[BEGIN Raw records]
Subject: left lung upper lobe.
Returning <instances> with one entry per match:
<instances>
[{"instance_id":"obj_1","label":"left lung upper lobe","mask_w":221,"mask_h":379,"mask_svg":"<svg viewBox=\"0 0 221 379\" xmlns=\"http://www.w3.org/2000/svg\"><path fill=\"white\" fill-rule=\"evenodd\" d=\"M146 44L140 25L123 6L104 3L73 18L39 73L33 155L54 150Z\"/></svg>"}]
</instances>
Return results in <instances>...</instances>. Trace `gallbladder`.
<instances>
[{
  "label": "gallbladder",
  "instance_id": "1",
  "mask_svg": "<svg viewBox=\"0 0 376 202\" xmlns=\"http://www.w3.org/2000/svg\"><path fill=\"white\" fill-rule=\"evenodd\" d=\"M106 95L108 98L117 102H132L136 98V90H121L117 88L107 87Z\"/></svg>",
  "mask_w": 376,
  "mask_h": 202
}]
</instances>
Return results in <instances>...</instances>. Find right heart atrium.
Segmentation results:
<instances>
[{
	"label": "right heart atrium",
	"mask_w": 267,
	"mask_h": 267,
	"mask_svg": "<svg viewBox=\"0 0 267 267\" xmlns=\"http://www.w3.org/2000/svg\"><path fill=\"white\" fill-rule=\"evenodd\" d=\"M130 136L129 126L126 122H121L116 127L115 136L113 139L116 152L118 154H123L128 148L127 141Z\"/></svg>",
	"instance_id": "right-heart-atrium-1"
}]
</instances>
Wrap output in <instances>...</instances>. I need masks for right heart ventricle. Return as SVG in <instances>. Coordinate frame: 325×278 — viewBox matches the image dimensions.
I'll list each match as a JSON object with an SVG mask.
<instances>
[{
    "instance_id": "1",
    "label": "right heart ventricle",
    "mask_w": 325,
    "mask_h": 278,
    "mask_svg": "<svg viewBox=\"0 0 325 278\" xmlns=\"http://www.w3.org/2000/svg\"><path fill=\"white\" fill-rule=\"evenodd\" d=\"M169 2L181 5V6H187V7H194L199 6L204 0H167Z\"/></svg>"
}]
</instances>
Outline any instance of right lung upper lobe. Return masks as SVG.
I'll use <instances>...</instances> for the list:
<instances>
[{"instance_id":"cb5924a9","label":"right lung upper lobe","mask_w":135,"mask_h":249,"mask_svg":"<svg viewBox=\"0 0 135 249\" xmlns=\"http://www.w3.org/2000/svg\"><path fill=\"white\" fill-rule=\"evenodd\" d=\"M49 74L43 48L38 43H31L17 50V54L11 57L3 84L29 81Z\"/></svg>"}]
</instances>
[END Raw records]
**Directions for this task:** Copy out all of the records above, putting "Put results in" in place of "Return results in" wherever it occurs. Leave everything else unchanged.

**Full response:**
Subject: left lung upper lobe.
Returning <instances> with one entry per match:
<instances>
[{"instance_id":"obj_1","label":"left lung upper lobe","mask_w":221,"mask_h":379,"mask_svg":"<svg viewBox=\"0 0 221 379\" xmlns=\"http://www.w3.org/2000/svg\"><path fill=\"white\" fill-rule=\"evenodd\" d=\"M146 44L140 25L123 6L104 3L73 18L39 73L33 155L54 150Z\"/></svg>"}]
</instances>
Put results in <instances>...</instances>. Trace `gallbladder`.
<instances>
[{
  "label": "gallbladder",
  "instance_id": "1",
  "mask_svg": "<svg viewBox=\"0 0 376 202\" xmlns=\"http://www.w3.org/2000/svg\"><path fill=\"white\" fill-rule=\"evenodd\" d=\"M106 95L108 98L117 102H132L136 98V90H121L117 88L107 87Z\"/></svg>",
  "mask_w": 376,
  "mask_h": 202
}]
</instances>
Put results in <instances>...</instances>. Find right heart atrium.
Segmentation results:
<instances>
[{
	"label": "right heart atrium",
	"mask_w": 267,
	"mask_h": 267,
	"mask_svg": "<svg viewBox=\"0 0 267 267\" xmlns=\"http://www.w3.org/2000/svg\"><path fill=\"white\" fill-rule=\"evenodd\" d=\"M130 136L129 126L126 122H121L116 127L115 136L113 139L116 152L118 154H123L128 148L127 141Z\"/></svg>",
	"instance_id": "right-heart-atrium-1"
}]
</instances>
Wrap output in <instances>...</instances>. I need masks for right heart ventricle. Return as SVG in <instances>. Coordinate frame: 325×278 — viewBox matches the image dimensions.
I'll list each match as a JSON object with an SVG mask.
<instances>
[{
    "instance_id": "1",
    "label": "right heart ventricle",
    "mask_w": 325,
    "mask_h": 278,
    "mask_svg": "<svg viewBox=\"0 0 325 278\" xmlns=\"http://www.w3.org/2000/svg\"><path fill=\"white\" fill-rule=\"evenodd\" d=\"M169 2L181 5V6H187V7H194L199 6L204 0H167Z\"/></svg>"
}]
</instances>
Outline any instance of right lung upper lobe. Return masks as SVG.
I'll use <instances>...</instances> for the list:
<instances>
[{"instance_id":"cb5924a9","label":"right lung upper lobe","mask_w":135,"mask_h":249,"mask_svg":"<svg viewBox=\"0 0 135 249\" xmlns=\"http://www.w3.org/2000/svg\"><path fill=\"white\" fill-rule=\"evenodd\" d=\"M49 74L43 48L38 43H31L17 50V54L11 57L3 84L29 81Z\"/></svg>"}]
</instances>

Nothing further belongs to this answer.